今日も徒然、中洲日記

ほどほどに映画が好き。ほどほどに食べることが好き。日々気づいた事を綴ります。

Nのために。。。


まさか映画化されるとは思ってもいなかった「告白」の著者、湊かなえさんの1個まえの「新作」。。。


最新刊は「夜行観覧車」だったかな…


今回の「Nのために」も相当待ちました。。。


湊かなえさんといえば、「救いようの無さ」がウリの作品を世に送り出す天才だと思っている私ですが…(^_^;)


今回は登場人物達がみな誰かしら他人のことを思いやって踏み出したことや発した言葉が、最悪の出来事を導き出してしまったけど、「思いやる」気持ちが根底にある分、いくらかの「光」は見えた気がする!!


「Nのために」湊かなえ(東京創元社)


以下、感想。。。
























「N」のため…


「N」って誰?


主人公「希美」、彼女の暮らすボロアパートは「野バラ荘」で、大家のおじいちゃんは「野原」さん。

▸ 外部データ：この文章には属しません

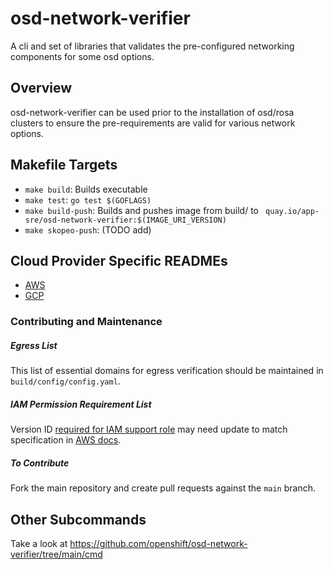 # osd-network-verifier

A cli and set of libraries that validates the pre-configured networking components for some osd options.

## Overview

osd-network-verifier can be used prior to the installation of osd/rosa clusters to ensure the pre-requirements are valid for various network options.

## Makefile Targets
- `make build`: Builds executable
- `make test`: `go test $(GOFLAGS)`
- `make build-push`: Builds and pushes image from build/ to ` quay.io/app-sre/osd-network-verifier:$(IMAGE_URI_VERSION)`
- `make skopeo-push`: (TODO add)  

## Cloud Provider Specific READMEs
-  [AWS](README_AWS.md)
-  [GCP](README_GCP.md)

### Contributing and Maintenance ####
##### Egress List #####
This list of essential domains for egress verification should be maintained in `build/config/config.yaml`.
##### IAM Permission Requirement List #####
Version ID [required for IAM support role](README_AWS.md#iam-support-role) may need update to match specification in [AWS docs](https://docs.aws.amazon.com/IAM/latest/UserGuide/reference_policies_elements_version.html). 
##### To Contribute #####
Fork the main repository and create pull requests against the `main` branch.

## Other Subcommands
Take a look at <https://github.com/openshift/osd-network-verifier/tree/main/cmd>
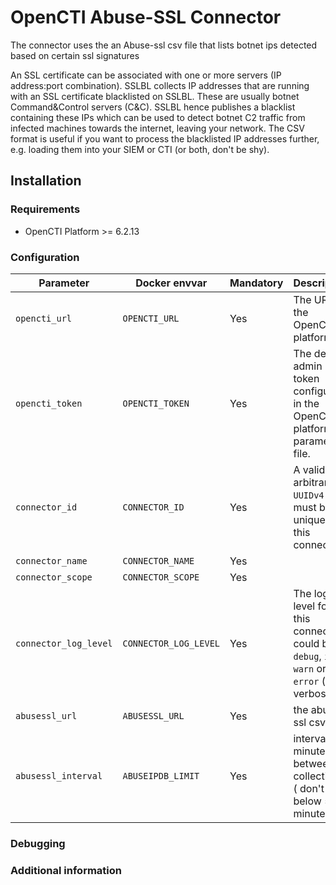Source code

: # OpenCTI Abuse-SSL Connector

The connector uses the an Abuse-ssl csv file that lists botnet ips detected based on certain ssl signatures

An SSL certificate can be associated with one or more servers (IP address:port combination). SSLBL collects IP addresses that are running with an SSL certificate blacklisted on SSLBL. These are usually botnet Command&Control servers (C&C). SSLBL hence publishes a blacklist containing these IPs which can be used to detect botnet C2 traffic from infected machines towards the internet, leaving your network. The CSV format is useful if you want to process the blacklisted IP addresses further, e.g. loading them into your SIEM or CTI (or both, don't be shy).

## Installation

### Requirements

- OpenCTI Platform >= 6.2.13

### Configuration

| Parameter                    | Docker envvar                | Mandatory | Description                                                                                   |
| ---------------------------- | ---------------------------- | --------- | --------------------------------------------------------------------------------------------- |
| `opencti_url`                | `OPENCTI_URL`                | Yes       | The URL of the OpenCTI platform.                                                              |
| `opencti_token`              | `OPENCTI_TOKEN`              | Yes       | The default admin token configured in the OpenCTI platform parameters file.                   |
| `connector_id`               | `CONNECTOR_ID`               | Yes       | A valid arbitrary `UUIDv4` that must be unique for this connector.                            |
| `connector_name`             | `CONNECTOR_NAME`             | Yes       |                                                                                               |
| `connector_scope`            | `CONNECTOR_SCOPE`            | Yes       |                                                                                               |
| `connector_log_level`        | `CONNECTOR_LOG_LEVEL`        | Yes       | The log level for this connector, could be `debug`, `info`, `warn` or `error` (less verbose). |
| `abusessl_url`               | `ABUSESSL_URL`               | Yes       | the abuse-ssl csv URL                                                                         |
| `abusessl_interval`          | `ABUSEIPDB_LIMIT`            | Yes       | interval in minutes between 2 collections ( don't go below 5 minutes)                         |

### Debugging

<!-- Any additional information to help future users debug and report detailed issues concerning this connector -->

### Additional information

<!--
Any additional information about this connector
* What information is ingested/updated/changed
* What should the user take into account when using this connector
* ...
-->
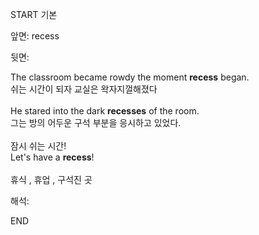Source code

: START
기본

앞면:
recess


뒷면:
<div>The classroom became rowdy the moment <strong>recess</strong> began. <br></div><div><div><div>쉬는 시간이 되자 교실은 왁자지껄해졌다</div></div></div><div><br></div><div><div>He stared into the dark <b>recesses</b> of the room. </div><div>그는 방의 어두운 구석 부분을 응시하고 있었다.</div></div><div><br></div><div><div><div>잠시 쉬는 시간!</div></div><div><div>Let's have a <strong>recess</strong>!</div></div></div><div><br></div><div>휴식 , 휴업 , 구석진 곳</div>


해석:

END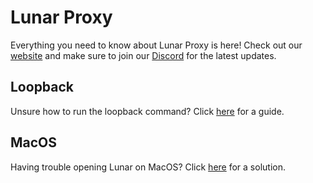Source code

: # Lunar Proxy
Everything you need to know about Lunar Proxy is here!
Check out our [website](https://lunarproxy.net) and make sure to join our [Discord](https://discord.gg/B6V6CDnrVY) for the latest updates.

## Loopback
Unsure how to run the loopback command? Click [here](https://github.com/lunar-bedrock/community/wiki/Loopback) for a guide.

## MacOS
Having trouble opening Lunar on MacOS? Click [here](https://github.com/lunar-bedrock/community/wiki/MacOS-cannot-be-opened) for a solution.
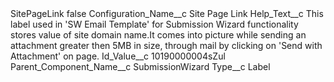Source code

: <?xml version="1.0" encoding="UTF-8"?>
<CustomMetadata xmlns="http://soap.sforce.com/2006/04/metadata" xmlns:xsi="http://www.w3.org/2001/XMLSchema-instance" xmlns:xsd="http://www.w3.org/2001/XMLSchema">
    <label>SitePageLink</label>
    <protected>false</protected>
    <values>
        <field>Configuration_Name__c</field>
        <value xsi:type="xsd:string">Site Page Link</value>
    </values>
    <values>
        <field>Help_Text__c</field>
        <value xsi:type="xsd:string">This label used in &apos;SW Email Template&apos; for Submission Wizard functionality stores value of site domain name.It comes into picture while sending an attachment greater then 5MB in size, through mail by clicking on &apos;Send with Attachment&apos; on page.</value>
    </values>
    <values>
        <field>Id_Value__c</field>
        <value xsi:type="xsd:string">10190000004sZul</value>
    </values>
    <values>
        <field>Parent_Component_Name__c</field>
        <value xsi:type="xsd:string">SubmissionWizard</value>
    </values>
    <values>
        <field>Type__c</field>
        <value xsi:type="xsd:string">Label</value>
    </values>
</CustomMetadata>

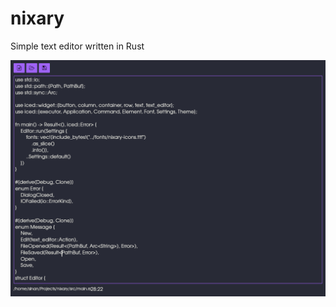 # nixary
Simple text editor written in Rust

![Text Editor](https://github.com/SinanGncgl/nixary/blob/main/imgs/nixary-editor.png)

希美が「野バラ荘」で出会った恋人にはなれなかった友人の名は、「西崎」と「(安藤)望」。


希美の高校の同級生で、かつて本人も気づかぬうちに彼女を闇から救い出した「成瀬」


そして、事件の被害者となる安藤の上司「野口」とその妻「奈央子」


みんな「N」


みんな、それぞれに重い枷を心に秘め、それぞれの距離感で「N」のことを思いやり。。。


でも、野口夫妻の死に関しては、それぞれの思いが微妙にずれて…


最悪の結果になっていった…(-_-;)


あの時、違う方法をとっていたら…と思うこともあるが、あの場ではそんな選択など考えられなかったことも事実で、10年が過ぎ、自分の「Nのために」とった行動は正しかったのか、自分の側からしか見られなかった「あの事件」の真実はなんなのか…


ずっと引きずって生きてきた「N」達の話。


主要な「N」4人の事件直後の証言とそれぞれの知り得た事実の証言だけで構成されているので、文章量もさほどヘビーではなく、1日あれば、十分読み切れる!!


「告白」と同じような構成だ。。。


また、誰かしら「映画化」すんじゃないの!?


「告白」が当たったからって!!


個人的には「告白」以後の作品…「少女」とか「贖罪」とかより、ずっと読みやすく、結果「前向き」だなぁと。。。


多分、主人公「希美」の優しさがそう思わせるんだろう。


彼女は自分の思いとは別のところで、人の幸せを考えているように思う。


二言目には「1人で生きていく」って言ってるけど…


それは、きっといろんなことがあって、誰かと心を合わせることに臆病になってたのかなぁ〜と。


だってねぇ。。。


あの両親じゃ、仕方ないよ。でも、現実によくある話なのかもしれない。


でも、自分以外の人(大切な友人)のことは本当に心から思いやっていて、またそれが相手に気づかれないようにさりげなく行動に出るから。。。


それがかえって、誤解されてしまう。。。


希美の「N」はやっぱり安藤だったんじゃないか…


安藤は結局、野望を達成できたワケだし…希美達に守られて、本筋に巻き込まれずに済んだから、今があるのだし…


でも、あと少しで希美がこの世を去ると分かったら、安藤はどうするかな…


世の中的には成功していても、事件からの10年を安藤だけがなんだか寂しく送ってきた気がする…


でも、それが希美の願った結果なんだよなぁ。。。


皮肉な…


30才前のちゃんと芝居のできる俳優(これ、重要!!)を何人が集めて、役それぞれの真実を語らせるパターンで映画化したら良いのに…


ただ、私、「告白」は未見なので、なんとも言えないが、似ちゃう気がする…


「告白」は原作があまりにも救いようが無く、あんなものを映画にしてまで、観たくないって思ったんだ。


でも、「Nのために」は違う。。。


これは映画で観たい!!希美や西崎が過去の自分から解放された姿を映像で観たい!!